Summoned Mirror of Spliced Type is neither Sum nor Product

[deusaquilus]

A full demonstration of this issue is available here (there is nothing else in the repo):
https://github.com/deusaquilus/mirror_test

minimized code

Let's say that I summon a mirror for an encoder via summonExpr inside a macro like so:

    val mirrorTpe = '[Mirror.Of[$t]]
    val mirrorExpr = summonExpr(given mirrorTpe) match {
      case Some(mirror) => mirror
    }

Then I proceed to use it to summon a derived type-class (e.g. JsonEncoder) like so:

    '{
      given JsonEncoder[T] = JsonEncoder.derived($mirrorExpr)
      val encoder = summon[JsonEncoder[$t]]
      encoder.encode($value)
    }

Then I try to declare a class and use the macro containing the above summonExpr:

case class PersonSimple(name:String, age:Int)
val stuff = PersonSimple("Joe", 123)
println(SummonJsonEncoderTest.encodeAndMessAroundType(stuff) )
+---+
• **REQUIRED WORK**
- A) Summarize the issue report about a summoned mirror of a spliced type in three sentences.
- B) In the issue report about the summoned mirror, which fields and types does the case class PersonSimple declare?
- C) Resume the issue report about the summoned mirror of a spliced type from the point at which it ends.

• **ENTRIES**
+---+
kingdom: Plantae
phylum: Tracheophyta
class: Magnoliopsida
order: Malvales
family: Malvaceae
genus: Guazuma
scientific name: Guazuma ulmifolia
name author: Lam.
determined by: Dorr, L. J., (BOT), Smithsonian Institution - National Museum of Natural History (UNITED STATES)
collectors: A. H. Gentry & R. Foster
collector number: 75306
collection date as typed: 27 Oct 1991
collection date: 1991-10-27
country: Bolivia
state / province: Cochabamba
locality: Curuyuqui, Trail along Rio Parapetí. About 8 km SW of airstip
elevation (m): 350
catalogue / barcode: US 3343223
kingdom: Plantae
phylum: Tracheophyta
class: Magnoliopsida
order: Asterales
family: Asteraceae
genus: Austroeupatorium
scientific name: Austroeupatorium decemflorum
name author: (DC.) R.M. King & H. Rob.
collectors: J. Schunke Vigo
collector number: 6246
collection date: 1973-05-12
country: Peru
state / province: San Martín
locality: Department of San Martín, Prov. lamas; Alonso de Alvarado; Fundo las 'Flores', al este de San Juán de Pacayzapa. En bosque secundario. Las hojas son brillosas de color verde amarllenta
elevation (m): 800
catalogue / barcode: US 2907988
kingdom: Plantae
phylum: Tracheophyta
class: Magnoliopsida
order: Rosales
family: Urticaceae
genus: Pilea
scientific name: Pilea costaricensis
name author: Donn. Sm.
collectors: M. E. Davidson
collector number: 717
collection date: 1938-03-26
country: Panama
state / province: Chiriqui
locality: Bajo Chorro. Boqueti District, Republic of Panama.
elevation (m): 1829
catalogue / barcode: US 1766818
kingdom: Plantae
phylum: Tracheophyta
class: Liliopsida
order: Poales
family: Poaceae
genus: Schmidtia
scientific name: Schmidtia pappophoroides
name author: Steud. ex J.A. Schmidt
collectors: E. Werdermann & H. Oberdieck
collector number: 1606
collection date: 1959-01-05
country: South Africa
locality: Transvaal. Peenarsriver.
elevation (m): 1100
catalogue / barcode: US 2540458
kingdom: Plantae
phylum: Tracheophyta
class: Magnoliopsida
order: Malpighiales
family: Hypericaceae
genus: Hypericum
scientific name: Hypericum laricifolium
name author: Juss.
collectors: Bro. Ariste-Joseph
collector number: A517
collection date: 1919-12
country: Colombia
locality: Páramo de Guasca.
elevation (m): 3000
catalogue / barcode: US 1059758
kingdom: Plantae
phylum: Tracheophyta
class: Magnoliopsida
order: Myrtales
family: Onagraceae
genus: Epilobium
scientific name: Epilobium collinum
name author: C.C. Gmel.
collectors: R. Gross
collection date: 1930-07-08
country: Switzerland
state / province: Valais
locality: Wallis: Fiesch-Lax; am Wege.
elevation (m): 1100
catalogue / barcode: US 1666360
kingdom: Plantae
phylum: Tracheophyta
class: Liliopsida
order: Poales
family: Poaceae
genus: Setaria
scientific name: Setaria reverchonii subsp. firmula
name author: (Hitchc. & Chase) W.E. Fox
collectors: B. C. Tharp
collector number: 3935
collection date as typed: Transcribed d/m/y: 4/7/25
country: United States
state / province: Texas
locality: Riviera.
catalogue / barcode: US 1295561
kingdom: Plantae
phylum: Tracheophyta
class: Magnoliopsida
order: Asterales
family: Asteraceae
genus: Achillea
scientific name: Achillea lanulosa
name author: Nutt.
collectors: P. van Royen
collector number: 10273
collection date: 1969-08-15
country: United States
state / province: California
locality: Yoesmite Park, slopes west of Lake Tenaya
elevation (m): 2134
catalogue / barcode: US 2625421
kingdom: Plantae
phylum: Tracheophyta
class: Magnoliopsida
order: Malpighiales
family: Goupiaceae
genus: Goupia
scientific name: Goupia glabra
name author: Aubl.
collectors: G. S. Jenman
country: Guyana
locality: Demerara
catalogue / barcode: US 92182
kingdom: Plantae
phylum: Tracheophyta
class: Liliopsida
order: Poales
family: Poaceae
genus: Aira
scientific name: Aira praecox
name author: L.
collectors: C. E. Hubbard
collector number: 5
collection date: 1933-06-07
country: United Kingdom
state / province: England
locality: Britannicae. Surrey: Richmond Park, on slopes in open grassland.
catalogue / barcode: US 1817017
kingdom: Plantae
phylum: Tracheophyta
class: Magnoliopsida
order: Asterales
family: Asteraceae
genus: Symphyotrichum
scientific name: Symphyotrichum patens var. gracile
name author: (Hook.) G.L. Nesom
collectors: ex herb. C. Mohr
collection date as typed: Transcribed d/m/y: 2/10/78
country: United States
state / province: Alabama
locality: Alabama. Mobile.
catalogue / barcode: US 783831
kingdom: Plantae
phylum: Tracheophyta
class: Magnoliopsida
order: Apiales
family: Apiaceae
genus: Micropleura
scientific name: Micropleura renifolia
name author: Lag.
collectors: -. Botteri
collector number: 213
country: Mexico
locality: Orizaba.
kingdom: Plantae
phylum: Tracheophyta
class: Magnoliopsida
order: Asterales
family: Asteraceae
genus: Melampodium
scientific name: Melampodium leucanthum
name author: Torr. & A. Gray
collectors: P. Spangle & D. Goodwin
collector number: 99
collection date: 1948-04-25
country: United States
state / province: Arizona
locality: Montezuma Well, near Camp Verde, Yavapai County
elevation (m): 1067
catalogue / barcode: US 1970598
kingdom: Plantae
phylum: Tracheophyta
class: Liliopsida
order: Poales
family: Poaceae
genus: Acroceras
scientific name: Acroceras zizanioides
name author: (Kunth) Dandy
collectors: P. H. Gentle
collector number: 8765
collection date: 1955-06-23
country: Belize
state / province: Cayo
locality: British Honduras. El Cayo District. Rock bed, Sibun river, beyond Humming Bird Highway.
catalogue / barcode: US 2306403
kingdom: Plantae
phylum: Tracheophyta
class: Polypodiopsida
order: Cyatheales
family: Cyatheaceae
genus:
+---+
• **RESULTS FOR EACH TASK**
- A) The report states that a mirror summoned for a spliced type is neither a Sum nor a Product, and it points to a repository that holds a full demonstration of the issue. Inside a macro, the author summons a Mirror.Of for the type through summonExpr and then uses that mirror to derive a type-class such as JsonEncoder. The author then declares a case class, PersonSimple, creates an instance of it, and prints the result of passing that instance to the macro.

- B) It declares name of type String and age of type Int.

- C)
Instead of summoning a Product-Type mirror, it summons the following mirror:

scala.deriving.Mirror{
  MirroredType = t.$splice; MirroredMonoType = t.$splice; 
    MirroredElemTypes <: Tuple
}

Since this mirror does not contain any information about whether the type T is a product or sum type, it is impossible to use. A typical encoder will fail with the following error:

[error] -- Error: /home/alexander/git/dotty/mirror_test/src/main/scala/org/deusaquilus/SummonJsonEncoderTest.scala:22:48 
[error] 22 |      given JsonEncoder[T] = JsonEncoder.derived($mirrorExpr)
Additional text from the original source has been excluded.